Painful diabetic neuropathy (PDN) is a common complication of diabetes. Symptoms include, but are not limited to, tingling sensations, burning, numbness or excruciating stabbing pain. In the seven major pharmaceutical markets (7MM: the US, France, Germany, Italy, Spain, UK, and Japan), GlobalData epidemiologists found that only around 60% of PDN cases will be diagnosed by the end of 2023, with the US experiencing the highest number of undiagnosed cases due to the large number of PDN cases in this market.
Across the 7MM combined, GlobalData epidemiologists forecast 7.8 million total prevalent cases of PDN, of which only 4.6 million will be diagnosed by the end of the year (as shown in Figure 1). This forecast data demonstrates that approximately 60% of individuals with PDN are diagnosed by a physician. The lowest diagnosis rate is forecast to occur in Italy at 51.6%, while the highest is forecast in Germany at 65.6%. These low rates are likely to be driven by mild cases of PDN that go unnoticed by patients until they progress to severe pain that hinders daily activity.

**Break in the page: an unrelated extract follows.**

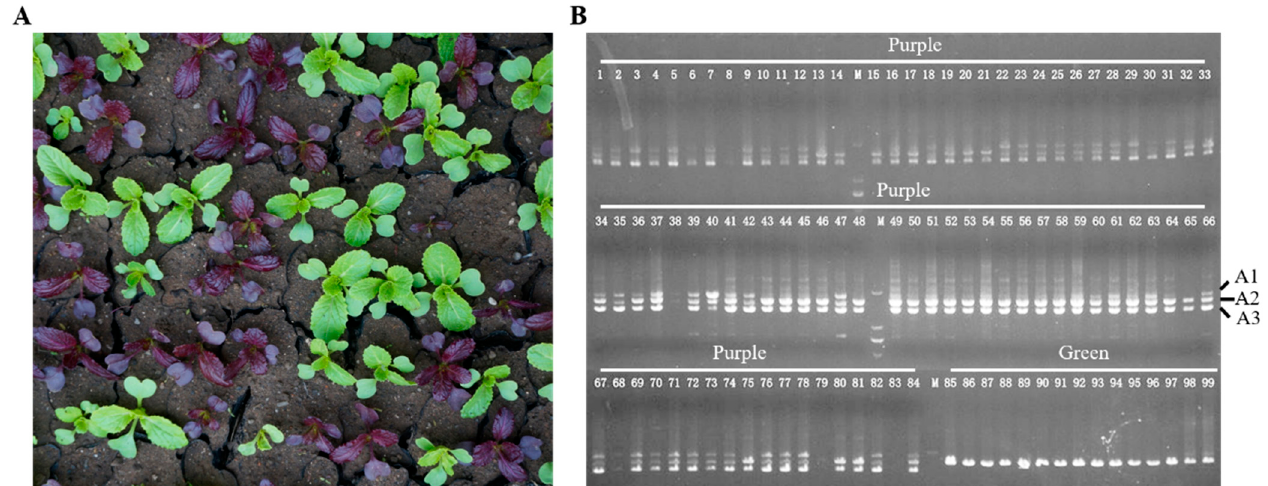
Figure 5. BjuB014115 is necessary for the purple color trait in 18M-245. The leaf color phenotype of the F2 separating population obtained by backcrossing 18M-245 with its green Chinese cabbage parent Jiao Eyra ( A ). Genotypes of the F2 population. A total of 84 purple leaf individuals (Nos. 1–84) and 15 green leaf individuals (Nos. 85–99) were used for genotype identification. The 1036 bp A3 band corresponds to BjuB014115 and was displayed in the purple individuals only, suggesting that the purple trait is tightly associated with the monosomic chromosome addition line derived from B05 ( B ).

According to a 2021 study published in Pain and Therapy by Zhang and colleagues, only about 25% of PDN patients had mild PDN, while nearly 75% had moderate to severe PDN. The study, conducted between 2018 and 2019, included 1,547 PDN patients who were part of a multi-centre registry spanning 51 hospitals across 22 provinces, five autonomous regions and four municipalities in mainland China. The results of this study are concerning, as they indicate a potential lack of early detection of mild PDN, which is likely to be driving the gap between diagnosed and undiagnosed cases.

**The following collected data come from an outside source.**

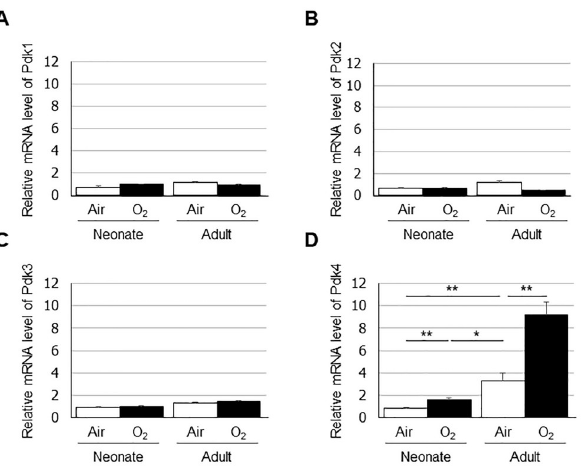
Fig 5. Expression levels of (A) Pdk1 , (B) Pdk2 , (C) Pdk3 , and (D) Pdk4 in the lungs quantified by real-time PCR. Data are shown as means ± SEM. Comparisons between groups were performed using a t test. � p < 0.05; �� p < 0.01. Air: normoxia; O2: hyperoxia; SEM: Standard error of the mean.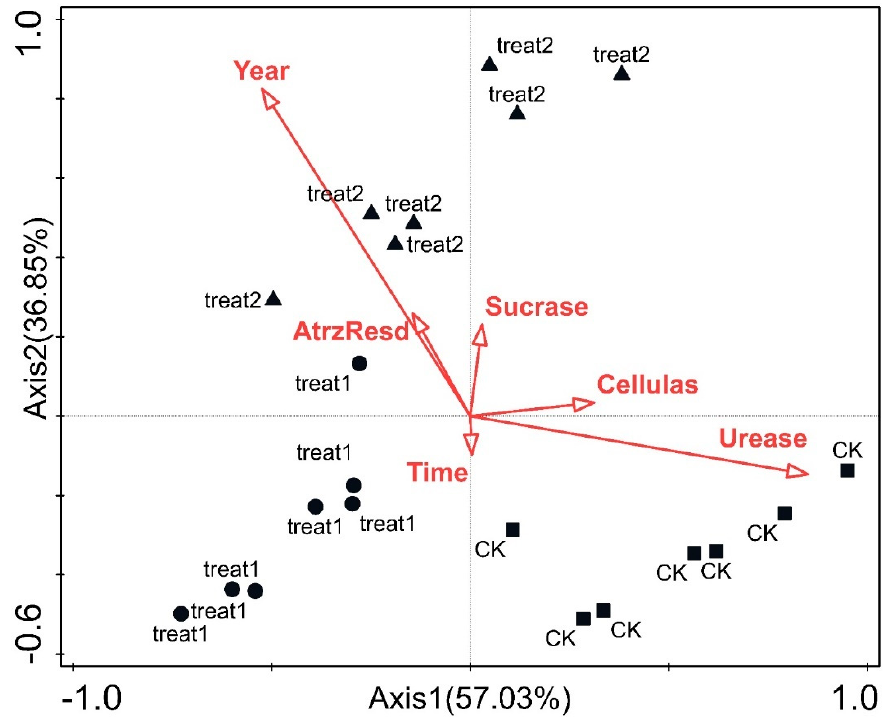
Figure 6. Soil PLFAs under different atrazine application treatments. Data represent the mean ± SD of each soil sample selected at each time-point. ( A ) Gram-positive bacterium (G+); ( B ) Gram-negative bacterium (G-); ( C ) bacterial; ( D ) fungal. Figure 8. Redundancy analysis (RDA) of the PLFA data as explained by environmental variables.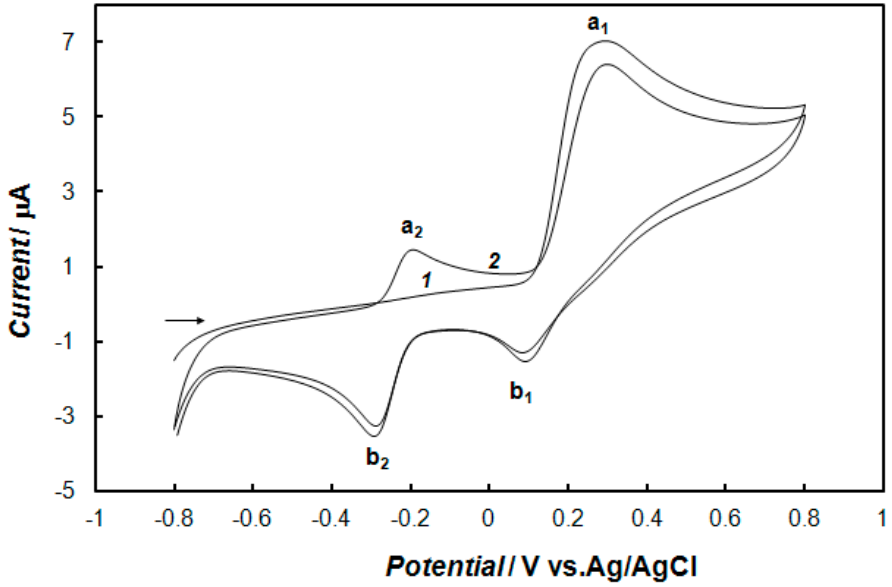
Figure 3. Cyclic voltammograms: ( 1 ) First and ( 2 ) second scans recorded onto the bare gold electrode in 0.1 M of phosphate buffer solution (pH 7.4) containing 1 mM of dopamine. The potential sweep rate was 0.1 V s − 1 .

The accurate and timely identification of PDN cases in the primary care setting is critical for improving patient outcomes. Future efforts should prioritise the implementation of routine screening programs that optimise the early detection and identification of less severe forms of PDN. Finally, educational programs should aim to increase both patient and physician awareness of PDN, as well as its progression, severity, and management.